An exhibition of 50 vehicles featured in James Bond action movies opens on Tuesday at the National Motor Museum in southern England to celebrate the 50th anniversary of the famous spy saga.
The James Bond movies are the longest continually-running film series in history, having been in ongoing production from 1962 to the present.
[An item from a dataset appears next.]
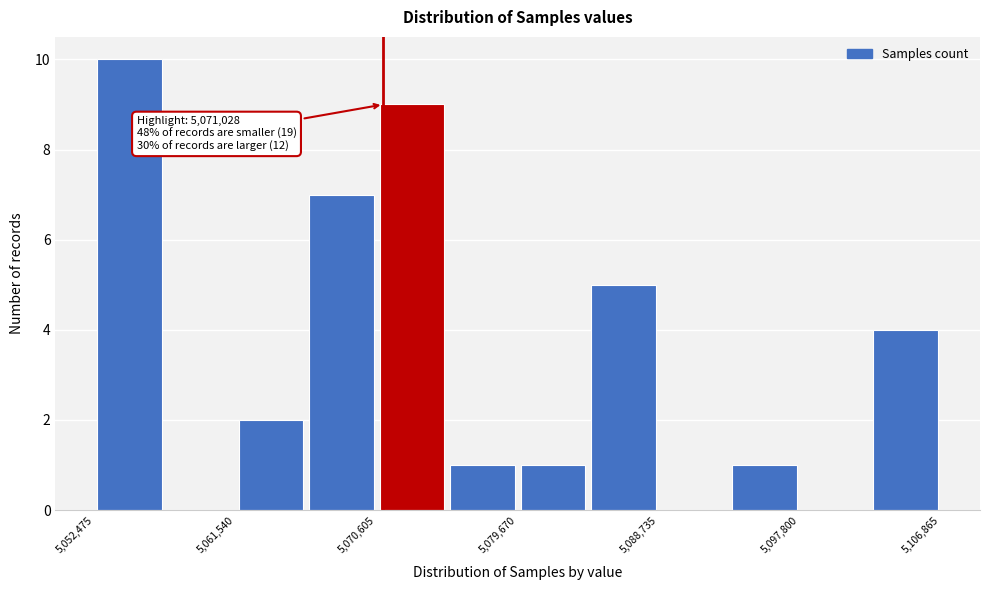

Which range on the x-axis has the tallest bar?

5052000 to 5057000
The series has grossed just over $5 billion to date.
The Bond In Motion exhibition, which will run until December 2012, showcases a range of Bond vehicles from 22 films, including cars, boats, motorbikes, sleds, jets and more.
The exhibition has largely been assembled from two major collections — one owned by the U.S.-based Ian Fleming Foundation and another owned by Eon Productions, which makes the Bond films.
The stars of the show are, undoubtedly, the iconic silver 1964 Aston Martin DB5 from Goldfinger and the 1937 Rolls-Royce Phantom III from the same movie.
Other fan-loved vehicles include the underwater-driven Lotus Esprit S1 from the Roger Moore movie The Spy Who Loved Me, the Bede Acrostar mini jet from Octopussy and even the famous cello case used as a sled during a snow chase in The Living Daylights.
The long-awaited new installment in the James Bond movie series, Skyfall, is slated for release on October 26 in the UK and November 9 in the United States.